When did I say it should be unlawful? As I said before it’s certainly immoral and I’d be delighted to introduce such a parent to length of railroad track and an oncoming train but it shouldn’t be illegal to abandon your kid.

Your birth certificate is the core of your legal fiction and it isn’t human either. All your strawman ID is based on it. From a legal standpoint YOU aren’t human. A legal fiction isn’t a question of humanity. Corporations are legal fictions. Countries are legal fictions. Businesses are legal fictions. So at what point does one’s being human or not factor in to gaining a legal fiction? If this is your basis of not owning oneself because one is not a human being then perhaps you should oppose the existence of whole countries like the U.S.A. or Canada and many others which are in fact corporations, mere legal fictions.

When did I say it would? I agree with you. It would not be the end of capitalism and would most likely increase competition in many ways. What’s the TFA you refer to?

I don’t think anyone is suggesting that they would and they probably wouldn’t. You pay a fare and get a ride just like anyone else.

Could you please provide the quote as to where I actually said that? I said children are human beings. And yes the best way is for one’s parents to feed, cloth and educate one’s children. And yes personally I am partial to giving that care as a gift because one loves one’s children and gives a damn about one’s own survival but at no point did I say it should be a legal requirement to be a gift and that children should be legally free of obligation. I did however point out that if we are going to view that care as debt it should be as a bell curve because children progressively become more independent over time, and therefore incur less debt.
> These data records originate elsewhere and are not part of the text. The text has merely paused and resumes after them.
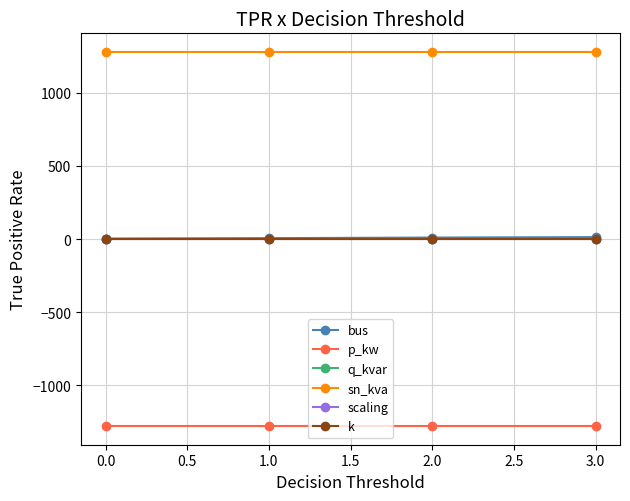

What is the smallest value displayed?

-1280.0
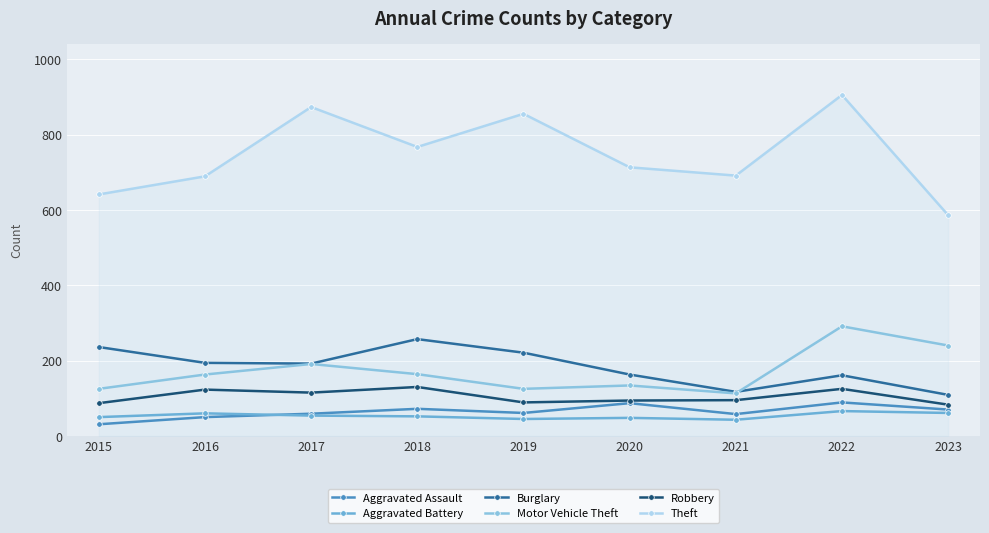

What is the smallest value displayed?

31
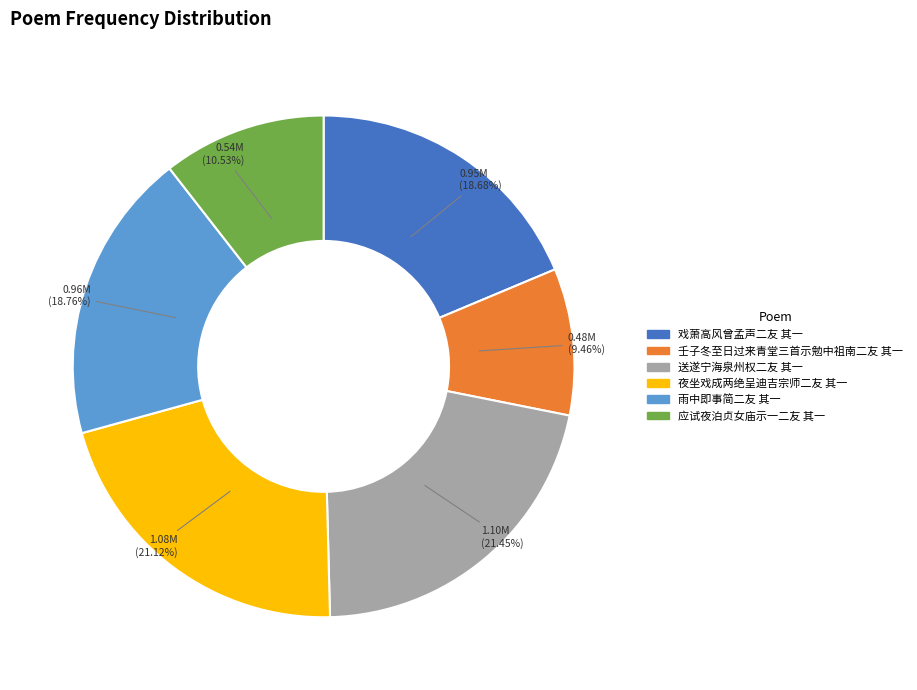

How many slices are in this pie chart?

6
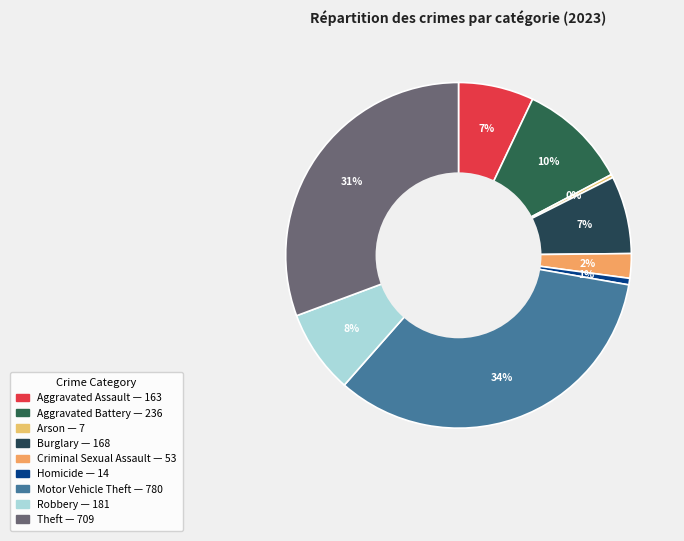

To the nearest percent, what is the difference between the largest and smallest slice percentages?

33%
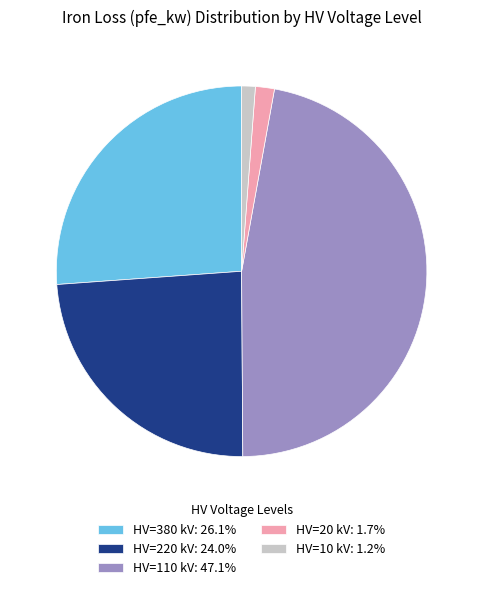

Is there a majority slice in this chart?

No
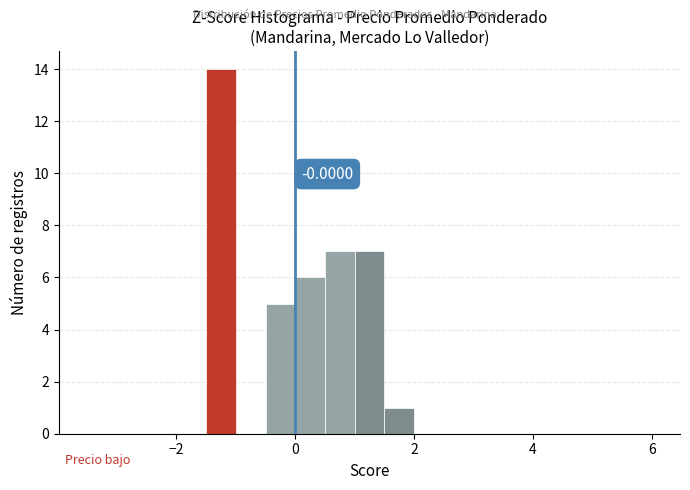

Around what value on the x-axis is the tallest bar? Give the approximate position of its centre, as read against the axis.

-1.2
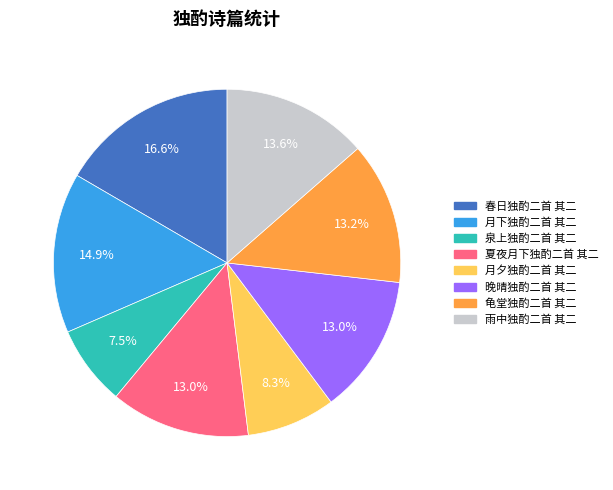

What is the ratio of the value at 夏夜月下独酌二首 其二 to the value at 龟堂独酌二首 其二?

1.0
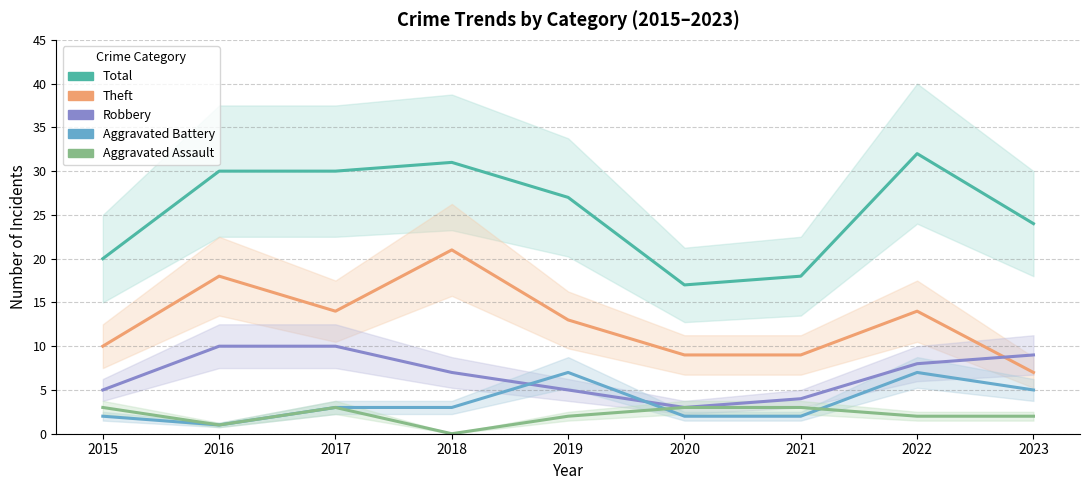

What are all the series names shown in the legend?

Total, Theft, Robbery, Aggravated Battery, Aggravated Assault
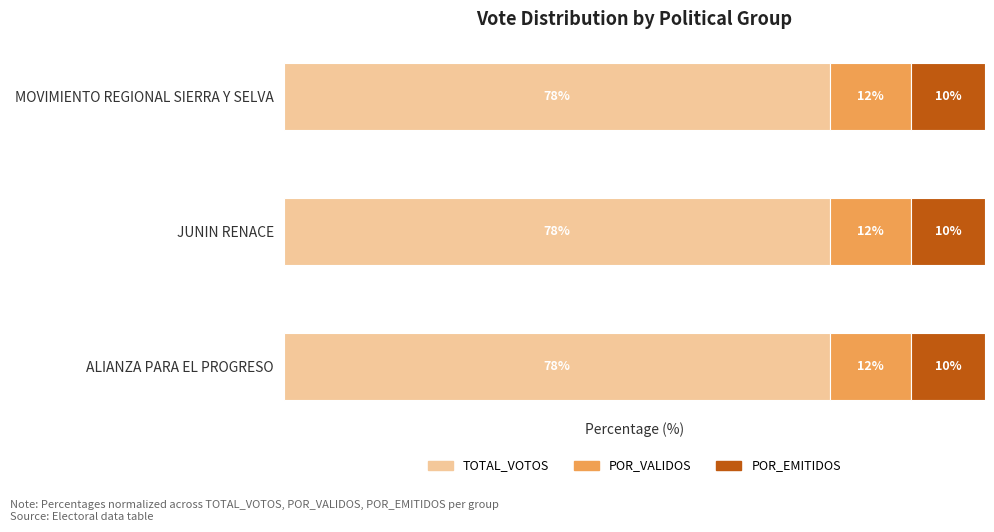

Count the POR_EMITIDOS values in the range 10 to 11.

3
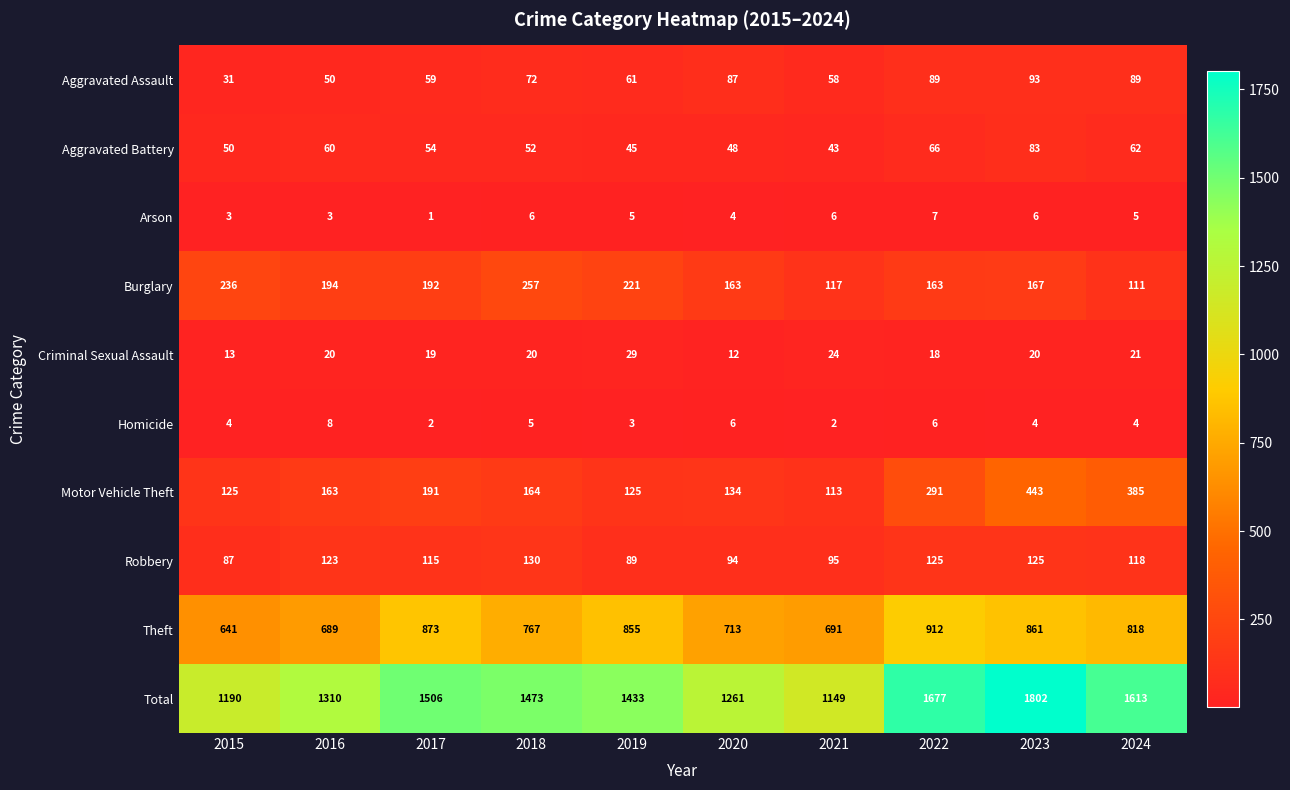

At which category does the chart reach its peak across all series?

2023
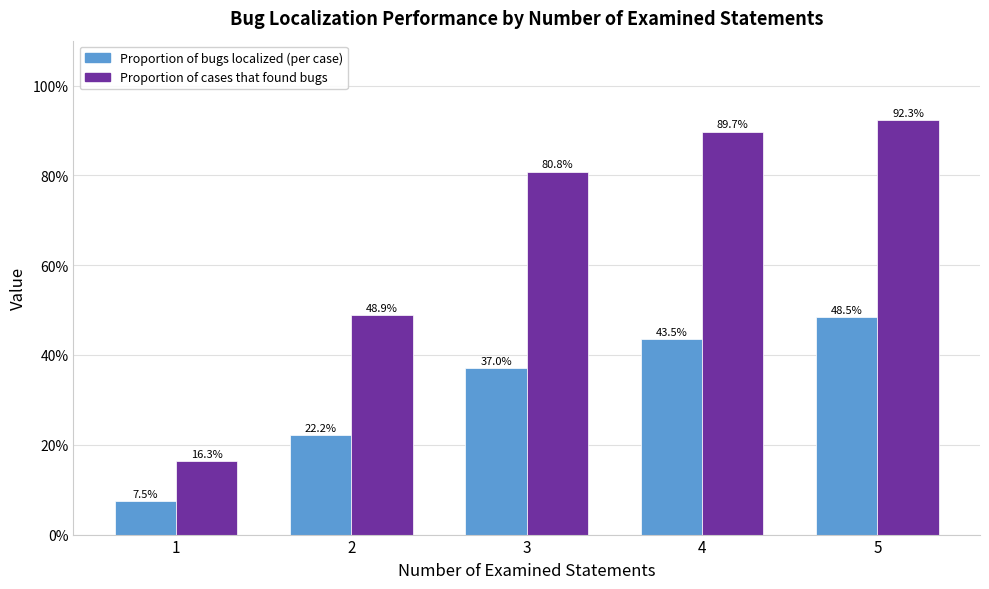

At which category is the sum across all series the highest?

5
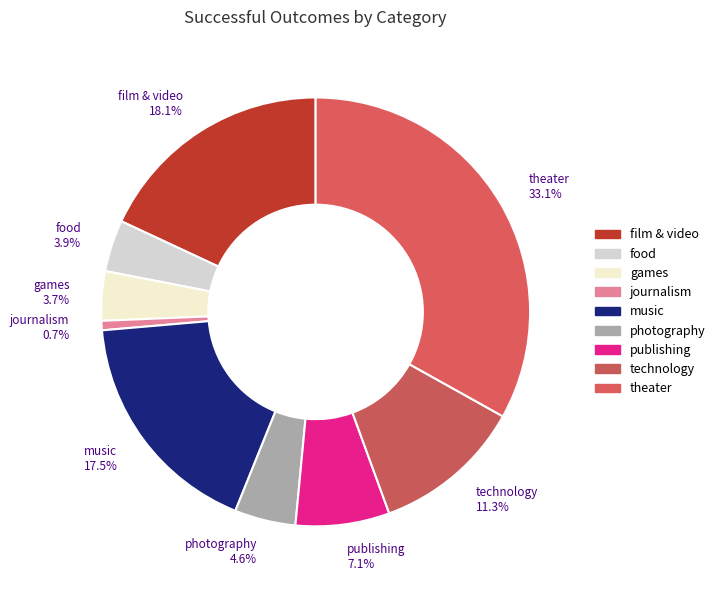

What is the smallest slice in the pie chart?

journalism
puts up hand and waves it Oh I know! I know! Because it would result in cheaper taxi services for everyone. AND if that cost you mentioned was distributed over a community via crowdfunding any one individual wouldn’t be paying all that much so the gains of having cheaper ownerless taxis would outweigh the costs of contributing to the crowdfund to produce them.

This scenario assumes one individually bore the entirety of the cost and didn’t crowdfund the project as a community via a DOA and crowdfunding platform.

Yeah pretty much.

Makes more sense simply to write off the debt and drop reputation at some point or have a system where one CAN be a debt slave to work off the debt or take a hit to their reputation. But generational debt slavery makes as much sense as debt backed currency.

The First Nations had trade and they never ran into problems with fascism. Well I can’t say that definitively as I’m not an expert on First Nations history which spans several hundred if not thousand years but I think the point stands. Exchanging goods does not inherently result in corporate oligarchies. It’s something specific in western civilization that’s causing this problem to arise.

Perhaps it has something to do with the First Nations valuing the land and the people? And western corporations being essentially modeled after profit driven psychopaths?

Capitalism and communism are NOT political systems. Do not confuse them with political systems. I agree centralization is something to avoid regardless of how it is done. However most agrarian based sociaties eschew decentralization.

Can we agree to get rid of government?

Citation? Examples? Proof?

Something like a protection racket or other form of extortion. But that isn’t the fault of capitalism. One simply needs to find a way to incentivize putting the public interest and the ecosystem. Though I find the need for the later laughable as only an idiot pisses upstream and damages their own life support system but apparently we have a lot of those running around.

Is your objection to hard labour or to involuntary labour that’s the question? Coal miners were paid to go down into the coal mines and put their health and lives on the line voluntarily. If you were a slave living a lavish lifestyle in a gilded cage would you not still be a slave?

If property is owned and issued by government then it isn’t ownerless. Null program.